### Provided information
BEGIN

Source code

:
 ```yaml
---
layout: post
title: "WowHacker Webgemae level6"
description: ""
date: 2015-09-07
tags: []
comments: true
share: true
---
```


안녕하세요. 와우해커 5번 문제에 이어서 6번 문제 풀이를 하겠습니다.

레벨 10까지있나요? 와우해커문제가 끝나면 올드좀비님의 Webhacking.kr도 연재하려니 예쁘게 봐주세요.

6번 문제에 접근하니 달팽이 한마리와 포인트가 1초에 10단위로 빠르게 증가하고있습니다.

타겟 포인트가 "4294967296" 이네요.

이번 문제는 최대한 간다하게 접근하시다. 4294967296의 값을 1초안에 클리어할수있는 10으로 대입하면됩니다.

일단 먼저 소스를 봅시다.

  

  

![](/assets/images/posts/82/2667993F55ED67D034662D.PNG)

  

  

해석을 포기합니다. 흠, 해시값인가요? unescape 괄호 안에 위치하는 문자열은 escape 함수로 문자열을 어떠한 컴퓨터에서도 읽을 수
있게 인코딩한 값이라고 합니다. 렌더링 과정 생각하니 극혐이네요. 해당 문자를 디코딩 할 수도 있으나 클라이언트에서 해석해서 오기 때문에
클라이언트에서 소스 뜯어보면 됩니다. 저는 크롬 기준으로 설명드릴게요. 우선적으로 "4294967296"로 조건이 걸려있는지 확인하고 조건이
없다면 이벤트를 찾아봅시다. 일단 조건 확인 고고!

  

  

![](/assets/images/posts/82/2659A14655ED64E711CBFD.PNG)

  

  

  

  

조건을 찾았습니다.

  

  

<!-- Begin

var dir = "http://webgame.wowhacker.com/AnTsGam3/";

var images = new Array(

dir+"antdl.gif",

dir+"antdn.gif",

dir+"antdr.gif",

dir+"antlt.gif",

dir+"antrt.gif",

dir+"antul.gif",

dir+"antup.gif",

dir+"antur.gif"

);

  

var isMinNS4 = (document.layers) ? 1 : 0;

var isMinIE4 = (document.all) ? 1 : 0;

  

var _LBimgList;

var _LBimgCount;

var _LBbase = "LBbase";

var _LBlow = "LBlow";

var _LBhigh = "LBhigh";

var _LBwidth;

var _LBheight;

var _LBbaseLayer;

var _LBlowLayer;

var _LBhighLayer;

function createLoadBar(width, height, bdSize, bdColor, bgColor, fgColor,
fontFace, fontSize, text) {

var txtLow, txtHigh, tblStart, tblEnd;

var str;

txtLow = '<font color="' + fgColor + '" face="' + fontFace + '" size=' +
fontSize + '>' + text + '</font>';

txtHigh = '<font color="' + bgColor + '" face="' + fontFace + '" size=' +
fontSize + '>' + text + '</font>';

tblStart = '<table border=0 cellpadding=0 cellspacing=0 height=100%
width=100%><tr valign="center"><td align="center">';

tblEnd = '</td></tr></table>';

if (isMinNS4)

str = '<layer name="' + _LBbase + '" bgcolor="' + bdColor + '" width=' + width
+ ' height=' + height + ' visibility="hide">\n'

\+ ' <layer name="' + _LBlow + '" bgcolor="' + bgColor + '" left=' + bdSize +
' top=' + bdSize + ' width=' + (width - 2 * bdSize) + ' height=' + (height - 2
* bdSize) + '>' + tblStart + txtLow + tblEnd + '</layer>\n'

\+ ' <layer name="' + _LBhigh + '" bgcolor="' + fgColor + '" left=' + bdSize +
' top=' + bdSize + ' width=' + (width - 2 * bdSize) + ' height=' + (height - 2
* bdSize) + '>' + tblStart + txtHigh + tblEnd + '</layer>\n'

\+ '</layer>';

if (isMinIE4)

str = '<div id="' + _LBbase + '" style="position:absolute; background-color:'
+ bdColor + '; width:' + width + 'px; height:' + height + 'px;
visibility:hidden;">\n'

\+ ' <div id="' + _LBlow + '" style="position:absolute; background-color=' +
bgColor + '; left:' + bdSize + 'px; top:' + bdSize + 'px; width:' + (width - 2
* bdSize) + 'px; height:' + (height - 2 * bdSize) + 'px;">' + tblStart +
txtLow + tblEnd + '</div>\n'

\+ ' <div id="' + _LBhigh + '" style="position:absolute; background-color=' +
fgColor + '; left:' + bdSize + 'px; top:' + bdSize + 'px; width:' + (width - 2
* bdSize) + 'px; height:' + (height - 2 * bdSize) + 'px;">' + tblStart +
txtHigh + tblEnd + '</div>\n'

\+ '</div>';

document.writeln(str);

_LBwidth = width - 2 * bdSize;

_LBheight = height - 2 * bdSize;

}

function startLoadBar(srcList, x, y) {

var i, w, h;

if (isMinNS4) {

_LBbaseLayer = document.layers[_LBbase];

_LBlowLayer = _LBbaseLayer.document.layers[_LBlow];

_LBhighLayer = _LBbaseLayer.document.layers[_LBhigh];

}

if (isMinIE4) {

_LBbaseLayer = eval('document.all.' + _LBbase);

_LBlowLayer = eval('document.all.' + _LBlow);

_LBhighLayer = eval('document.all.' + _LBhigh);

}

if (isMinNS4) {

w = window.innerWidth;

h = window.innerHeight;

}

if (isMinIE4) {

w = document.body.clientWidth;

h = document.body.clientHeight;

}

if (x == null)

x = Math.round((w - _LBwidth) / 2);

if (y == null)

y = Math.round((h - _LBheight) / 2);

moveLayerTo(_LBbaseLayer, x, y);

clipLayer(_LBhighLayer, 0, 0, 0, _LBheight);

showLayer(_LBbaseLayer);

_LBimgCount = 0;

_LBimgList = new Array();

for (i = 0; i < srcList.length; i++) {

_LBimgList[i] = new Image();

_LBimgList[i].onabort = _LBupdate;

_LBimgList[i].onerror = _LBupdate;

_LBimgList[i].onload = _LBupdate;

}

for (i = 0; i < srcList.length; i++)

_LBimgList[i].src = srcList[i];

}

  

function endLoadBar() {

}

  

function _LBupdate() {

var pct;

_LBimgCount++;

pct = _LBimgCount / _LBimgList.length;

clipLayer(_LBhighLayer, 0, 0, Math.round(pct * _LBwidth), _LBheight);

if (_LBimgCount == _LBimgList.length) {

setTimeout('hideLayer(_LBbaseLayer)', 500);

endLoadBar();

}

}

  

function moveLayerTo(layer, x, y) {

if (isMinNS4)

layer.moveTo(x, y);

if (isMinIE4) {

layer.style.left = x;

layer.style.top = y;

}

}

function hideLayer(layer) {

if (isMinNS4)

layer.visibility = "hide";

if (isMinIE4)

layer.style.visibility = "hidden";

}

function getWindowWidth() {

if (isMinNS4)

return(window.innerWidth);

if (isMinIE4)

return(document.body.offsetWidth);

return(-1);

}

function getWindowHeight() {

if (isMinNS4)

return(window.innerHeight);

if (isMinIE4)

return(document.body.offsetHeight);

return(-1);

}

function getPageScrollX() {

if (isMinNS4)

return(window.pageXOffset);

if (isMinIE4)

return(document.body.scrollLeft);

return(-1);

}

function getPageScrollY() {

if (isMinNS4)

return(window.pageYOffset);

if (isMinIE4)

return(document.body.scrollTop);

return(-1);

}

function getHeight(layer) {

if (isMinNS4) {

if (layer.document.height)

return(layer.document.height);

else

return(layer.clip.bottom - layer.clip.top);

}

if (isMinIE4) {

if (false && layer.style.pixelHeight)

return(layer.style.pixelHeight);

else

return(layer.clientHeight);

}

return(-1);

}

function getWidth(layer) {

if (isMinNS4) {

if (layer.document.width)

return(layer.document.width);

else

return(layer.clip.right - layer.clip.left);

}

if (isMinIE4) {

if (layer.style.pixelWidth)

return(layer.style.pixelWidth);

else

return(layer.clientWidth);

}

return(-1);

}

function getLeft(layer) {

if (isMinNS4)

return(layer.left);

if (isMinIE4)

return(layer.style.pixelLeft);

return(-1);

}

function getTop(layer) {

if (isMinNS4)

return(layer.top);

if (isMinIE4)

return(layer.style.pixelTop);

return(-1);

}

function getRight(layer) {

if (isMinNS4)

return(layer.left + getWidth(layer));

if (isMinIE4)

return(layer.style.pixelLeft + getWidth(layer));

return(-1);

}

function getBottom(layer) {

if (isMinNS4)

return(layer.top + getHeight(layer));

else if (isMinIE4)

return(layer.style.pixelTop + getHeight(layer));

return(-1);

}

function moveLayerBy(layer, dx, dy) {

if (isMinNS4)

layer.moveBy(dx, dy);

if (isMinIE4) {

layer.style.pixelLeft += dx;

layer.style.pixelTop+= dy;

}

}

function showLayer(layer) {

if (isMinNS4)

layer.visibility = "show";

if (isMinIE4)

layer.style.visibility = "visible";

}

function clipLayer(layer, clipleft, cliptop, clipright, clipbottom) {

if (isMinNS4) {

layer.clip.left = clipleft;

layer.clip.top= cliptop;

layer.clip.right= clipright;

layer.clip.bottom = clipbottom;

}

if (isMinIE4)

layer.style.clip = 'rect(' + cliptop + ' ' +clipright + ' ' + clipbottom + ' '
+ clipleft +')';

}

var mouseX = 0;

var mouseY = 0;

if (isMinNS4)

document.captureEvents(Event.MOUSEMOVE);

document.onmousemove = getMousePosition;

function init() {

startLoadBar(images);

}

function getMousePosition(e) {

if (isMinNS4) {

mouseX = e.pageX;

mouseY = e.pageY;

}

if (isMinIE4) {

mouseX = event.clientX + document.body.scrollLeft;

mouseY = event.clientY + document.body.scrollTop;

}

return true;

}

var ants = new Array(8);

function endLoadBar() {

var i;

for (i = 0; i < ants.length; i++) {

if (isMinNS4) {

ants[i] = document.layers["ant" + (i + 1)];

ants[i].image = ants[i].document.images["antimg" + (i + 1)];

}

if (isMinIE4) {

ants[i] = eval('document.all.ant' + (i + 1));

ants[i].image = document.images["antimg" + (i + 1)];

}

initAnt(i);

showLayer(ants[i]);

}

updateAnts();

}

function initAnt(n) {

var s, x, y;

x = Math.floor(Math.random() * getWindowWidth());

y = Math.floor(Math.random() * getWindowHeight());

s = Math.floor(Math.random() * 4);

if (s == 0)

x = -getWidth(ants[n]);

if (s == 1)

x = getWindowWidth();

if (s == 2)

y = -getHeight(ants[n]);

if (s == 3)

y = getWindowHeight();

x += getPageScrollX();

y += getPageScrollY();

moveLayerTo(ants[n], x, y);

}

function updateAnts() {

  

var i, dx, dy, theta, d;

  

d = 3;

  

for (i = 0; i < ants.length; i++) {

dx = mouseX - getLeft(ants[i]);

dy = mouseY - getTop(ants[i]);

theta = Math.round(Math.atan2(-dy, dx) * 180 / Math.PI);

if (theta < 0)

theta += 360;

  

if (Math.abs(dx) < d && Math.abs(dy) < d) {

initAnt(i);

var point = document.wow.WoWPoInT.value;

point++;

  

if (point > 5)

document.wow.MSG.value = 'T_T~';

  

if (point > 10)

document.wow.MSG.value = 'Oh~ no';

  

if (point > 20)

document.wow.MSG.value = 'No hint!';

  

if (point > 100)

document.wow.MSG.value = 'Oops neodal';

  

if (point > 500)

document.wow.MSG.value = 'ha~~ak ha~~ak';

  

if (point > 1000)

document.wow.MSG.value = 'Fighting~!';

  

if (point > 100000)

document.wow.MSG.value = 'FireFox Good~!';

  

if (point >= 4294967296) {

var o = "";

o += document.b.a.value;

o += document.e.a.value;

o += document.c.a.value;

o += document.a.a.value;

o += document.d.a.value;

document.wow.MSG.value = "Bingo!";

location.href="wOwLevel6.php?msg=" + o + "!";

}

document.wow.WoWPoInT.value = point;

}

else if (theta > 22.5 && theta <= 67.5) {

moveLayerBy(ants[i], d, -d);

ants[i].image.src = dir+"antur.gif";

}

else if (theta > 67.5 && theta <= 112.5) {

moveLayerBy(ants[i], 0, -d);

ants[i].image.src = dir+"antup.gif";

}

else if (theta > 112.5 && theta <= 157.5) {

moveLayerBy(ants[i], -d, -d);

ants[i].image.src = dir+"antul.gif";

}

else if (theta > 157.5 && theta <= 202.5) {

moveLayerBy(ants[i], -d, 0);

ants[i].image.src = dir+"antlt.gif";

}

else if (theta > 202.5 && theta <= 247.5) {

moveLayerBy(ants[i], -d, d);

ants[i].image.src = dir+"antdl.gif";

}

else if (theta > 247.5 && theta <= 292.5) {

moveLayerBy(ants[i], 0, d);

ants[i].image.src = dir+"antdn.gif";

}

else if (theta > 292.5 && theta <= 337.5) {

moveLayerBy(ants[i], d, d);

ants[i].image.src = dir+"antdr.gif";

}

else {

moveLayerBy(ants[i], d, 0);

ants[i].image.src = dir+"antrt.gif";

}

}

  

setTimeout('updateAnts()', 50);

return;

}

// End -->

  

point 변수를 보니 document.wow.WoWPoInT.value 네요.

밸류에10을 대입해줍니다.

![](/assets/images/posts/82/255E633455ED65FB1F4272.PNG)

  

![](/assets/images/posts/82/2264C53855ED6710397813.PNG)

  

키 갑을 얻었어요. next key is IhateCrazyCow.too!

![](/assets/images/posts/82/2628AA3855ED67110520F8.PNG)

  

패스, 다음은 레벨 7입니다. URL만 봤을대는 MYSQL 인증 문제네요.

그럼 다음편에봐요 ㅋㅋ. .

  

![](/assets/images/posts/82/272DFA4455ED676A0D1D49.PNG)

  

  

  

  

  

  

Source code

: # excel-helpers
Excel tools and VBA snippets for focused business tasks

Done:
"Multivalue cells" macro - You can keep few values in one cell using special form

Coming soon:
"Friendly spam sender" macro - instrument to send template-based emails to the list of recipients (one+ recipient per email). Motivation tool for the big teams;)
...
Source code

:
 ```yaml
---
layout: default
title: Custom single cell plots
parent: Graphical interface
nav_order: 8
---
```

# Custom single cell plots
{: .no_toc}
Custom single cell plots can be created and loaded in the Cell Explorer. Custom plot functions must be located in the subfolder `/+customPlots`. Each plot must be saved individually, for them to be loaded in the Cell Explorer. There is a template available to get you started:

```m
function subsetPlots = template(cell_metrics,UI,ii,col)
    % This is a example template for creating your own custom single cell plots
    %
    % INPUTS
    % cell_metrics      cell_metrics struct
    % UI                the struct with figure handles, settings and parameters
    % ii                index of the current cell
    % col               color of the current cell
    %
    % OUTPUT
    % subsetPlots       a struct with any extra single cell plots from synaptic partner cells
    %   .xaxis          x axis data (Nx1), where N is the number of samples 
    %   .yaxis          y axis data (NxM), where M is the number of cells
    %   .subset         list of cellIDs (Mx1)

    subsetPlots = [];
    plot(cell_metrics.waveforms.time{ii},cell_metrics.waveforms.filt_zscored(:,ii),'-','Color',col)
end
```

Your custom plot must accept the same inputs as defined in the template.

END

### What you have to do
Among the records, find every line with the word "antup" and copy it.

### Expected answer
dir+"antup.gif",
ants[i].image.src = dir+"antup.gif";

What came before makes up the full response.